There is also an existential possibility that Nobel Prize has become irrelevant to the science progress and has become a celebrity award given each year to the first 3 persons (usually Caucasian men and one of them Jewish) whose work match certain defined criteria and group-thinking agenda of a group of self-selected elites members of the Royal Swedish Academy of Sciences and totally irrelevant to the real world scientific work. And in this case why it should be advertised and treated as the apex of human intellect among the scientific communities?

I



Or we can assume that there is a real reason behind the asymmetric skewness. The cause for skewness in a distribution can be either (1) inherent/intrinsic or (2) bias.



I think it's the latter and it's not bias based on race/ethnicity as much as it is bias for certain strands/points of view. That's certainly the case in my field (Econ): I didn't think any of the three winners this year were deserving of the merit, when there are many others who have done far more impressive work to warrant such an accolade. That being said, I've never appreciated the Nobel and think the whole thing is a joke, much like the Oscars and the Emmys.
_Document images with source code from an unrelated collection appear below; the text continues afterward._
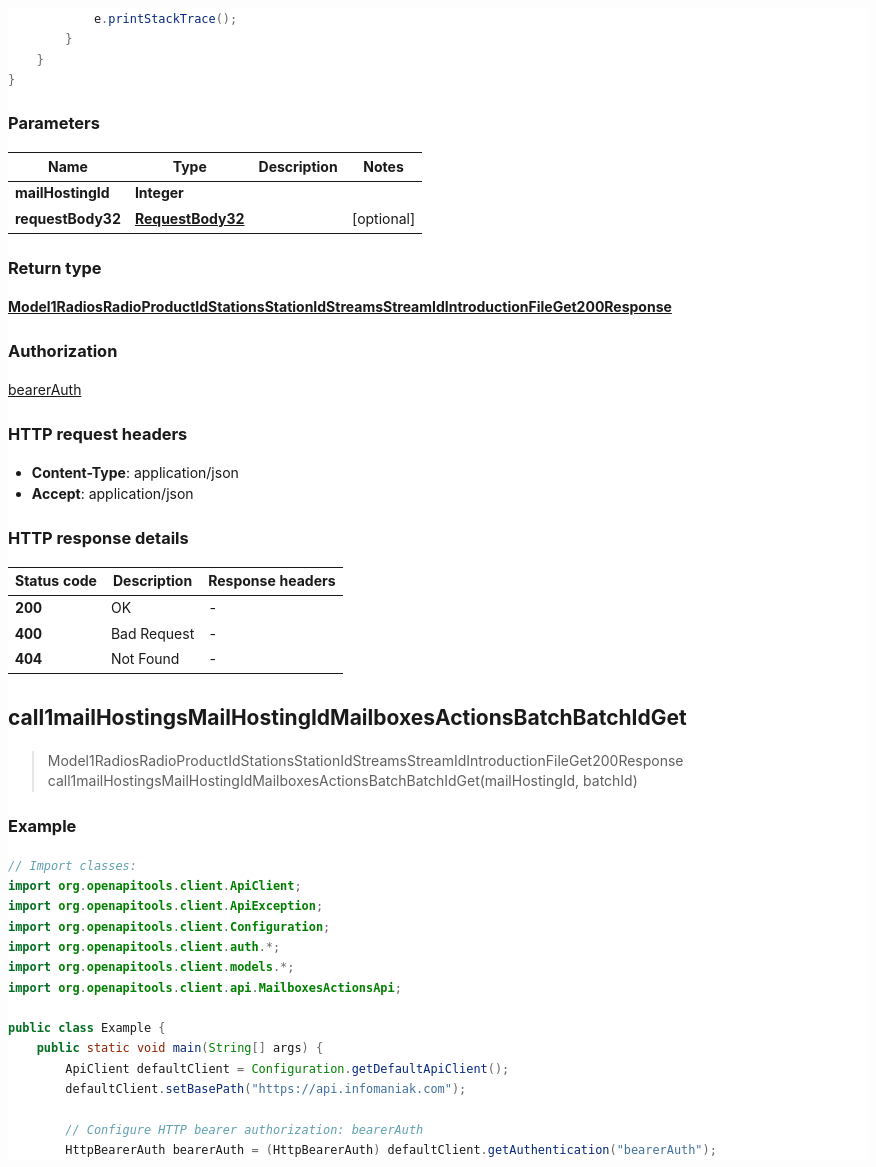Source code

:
 ```java
            e.printStackTrace();
        }
    }
}
```

### Parameters


| Name | Type | Description  | Notes |
|------------- | ------------- | ------------- | -------------|
| **mailHostingId** | **Integer**|  | |
| **requestBody32** | [**RequestBody32**](RequestBody32.md)|  | [optional] |

### Return type

[**Model1RadiosRadioProductIdStationsStationIdStreamsStreamIdIntroductionFileGet200Response**](Model1RadiosRadioProductIdStationsStationIdStreamsStreamIdIntroductionFileGet200Response.md)

### Authorization

[bearerAuth](../README.md#bearerAuth)

### HTTP request headers

- **Content-Type**: application/json
- **Accept**: application/json


### HTTP response details
| Status code | Description | Response headers |
|-------------|-------------|------------------|
| **200** | OK |  -  |
| **400** | Bad Request |  -  |
| **404** | Not Found |  -  |


## call1mailHostingsMailHostingIdMailboxesActionsBatchBatchIdGet

> Model1RadiosRadioProductIdStationsStationIdStreamsStreamIdIntroductionFileGet200Response call1mailHostingsMailHostingIdMailboxesActionsBatchBatchIdGet(mailHostingId, batchId)



### Example

```java
// Import classes:
import org.openapitools.client.ApiClient;
import org.openapitools.client.ApiException;
import org.openapitools.client.Configuration;
import org.openapitools.client.auth.*;
import org.openapitools.client.models.*;
import org.openapitools.client.api.MailboxesActionsApi;

public class Example {
    public static void main(String[] args) {
        ApiClient defaultClient = Configuration.getDefaultApiClient();
        defaultClient.setBasePath("https://api.infomaniak.com");
        
        // Configure HTTP bearer authorization: bearerAuth
        HttpBearerAuth bearerAuth = (HttpBearerAuth) defaultClient.getAuthentication("bearerAuth");
```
By the way, this idea of Jews having superior educational attainment (not sure if that's your implication but just saying) is easily refuted by the fact that Israel has a lower tertiary-level education enrolment rate than the OECD average (2010 data: http://www.oecd-ilibrary.org/docserver/download/3012021ec077.pdf?expires=1381882578&id=id&accname=guest&checksum=24DBBCED7A8042942807F4C29432F638) Like I said before, I admire their historical emphasis on education, but I do think bias in thinking/approach to scientific enquiry played a bigger role in their over-representation of winners of this worthless charade.